● WORK ITEM A
Return the entries below word for word, beginning at the line that contains "Don't unzip and" and stopping after the last line of the final entry. Leave the pictures out of your answer.

● SUPPLIED PASSAGE

---*---

Is it necessary to prove that only this primary, ontological, and epiphanic meaning of the concept of a symbol is applicable to Christian worship? Not only is it applicable, but it is inseparable from it. For its very essence consists in overcoming the dichotomy between reality and symbolism as non-reality, revealing reality itself as the fulfillment of the symbol, and the symbol as the fulfillment of reality.

Christian worship is symbolic, first, because the world itself, all of creation, is symbolic and mysterious, and second, because the very essence of the Church, its mission ‘in this world,’ is to fulfill this symbol, to realize it as the ‘truest reality.’ Thus, a symbol reveals the world, man, and all creation as the matter of a single all-encompassing sacrament” [23, 233–234].

Thus, the entire universe, all of God’s creation—this “universal Adam”—is a single symbol, but it is a symbol only insofar as it was created in Christ (Christ is the Symbol of symbols), only insofar as it was originally destined to be fulfilled as the Flesh of Christ, to be fulfilled in Theosis.

---*---

● WORK ITEM B
Take the passage on Christian worship as symbol further, beginning right after its last sentence.

● DATA EXCERPTS
---*---

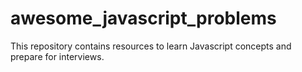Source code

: # awesome_javascript_problems

This repository contains resources to learn Javascript concepts and prepare for interviews.
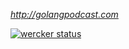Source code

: *http://golangpodcast.com*

[![wercker status](https://app.wercker.com/status/42c92c964c82c3f831a12a80658de39b/s/master "wercker status")](https://app.wercker.com/project/bykey/42c92c964c82c3f831a12a80658de39b)
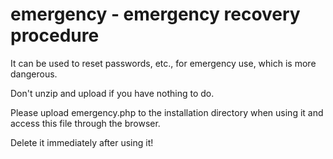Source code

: emergency - emergency recovery procedure
========================================

It can be used to reset passwords, etc., for emergency use,
which is more dangerous.

Don't unzip and upload if you have nothing to do.

Please upload emergency.php to the installation directory
when using it and access this file through the browser.

Delete it immediately after using it!
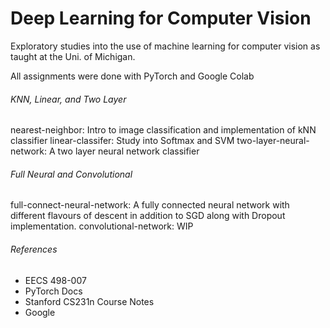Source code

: # Deep Learning for Computer Vision

Exploratory studies into the use of machine learning for computer vision as taught at the Uni. of Michigan.

All assignments were done with PyTorch and Google Colab

###### KNN, Linear, and Two Layer
nearest-neighbor: Intro to image classification and implementation of kNN classifier
linear-classifer: Study into Softmax and SVM
two-layer-neural-network: A two layer neural network classifier

###### Full Neural and Convolutional
full-connect-neural-network: A fully connected neural network with different flavours of descent in addition to SGD along with Dropout implementation.
convolutional-network: WIP



###### References
* EECS 498-007
* PyTorch Docs
* Stanford CS231n Course Notes
* Google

---*---

● RESULT A
Don't unzip and upload if you have nothing to do.

Please upload emergency.php to the installation directory
when using it and access this file through the browser.

Delete it immediately after using it!
Source code

: # Deep Learning for Computer Vision

Exploratory studies into the use of machine learning for computer vision as taught at the Uni. of Michigan.

All assignments were done with PyTorch and Google Colab

###### KNN, Linear, and Two Layer
nearest-neighbor: Intro to image classification and implementation of kNN classifier
linear-classifer: Study into Softmax and SVM
two-layer-neural-network: A two layer neural network classifier

###### Full Neural and Convolutional
full-connect-neural-network: A fully connected neural network with different flavours of descent in addition to SGD along with Dropout implementation.
convolutional-network: WIP



###### References
* EECS 498-007
* PyTorch Docs
* Stanford CS231n Course Notes
* Google

● RESULT B
The Cross of Christ, His Crucifixion and Resurrection, is the epiphany and revelation of Divine Grace, Divine Love (Agape), the true nature of God’s relationship to His creation, and the sign pointing to the Mystery of Divine Life. The liturgy of the ancient Church led the world to this mystery, it brought people into communion with it through the Eucharist. The Eucharist revealed “all generations of Adam” as bearers of the image of Ineffable Glory and united them to the Archetype—Christ, the Word made flesh (thereby enabling the creature to partake of the Divine). Christ, the Word, who was with God and who is God (John 1:1).

And the Word, made Flesh—Christ, the One of the Trinity—according to Tradition, blessed the world with an open gesture, the two-finger sign.

Therefore, the ancient Church had no need for “representational” symbols, because the symbol—the single epiphanic and ontological symbol in Christ—was the entire liturgy (which encompassed everything: architecture, iconography, ritual, and the Church’s teaching). And by participation in this liturgy, the whole world, in which the Church resided—like a priest in his parish (to use Fr. Schmemann’s fitting expression)—was also a part of this great symbol.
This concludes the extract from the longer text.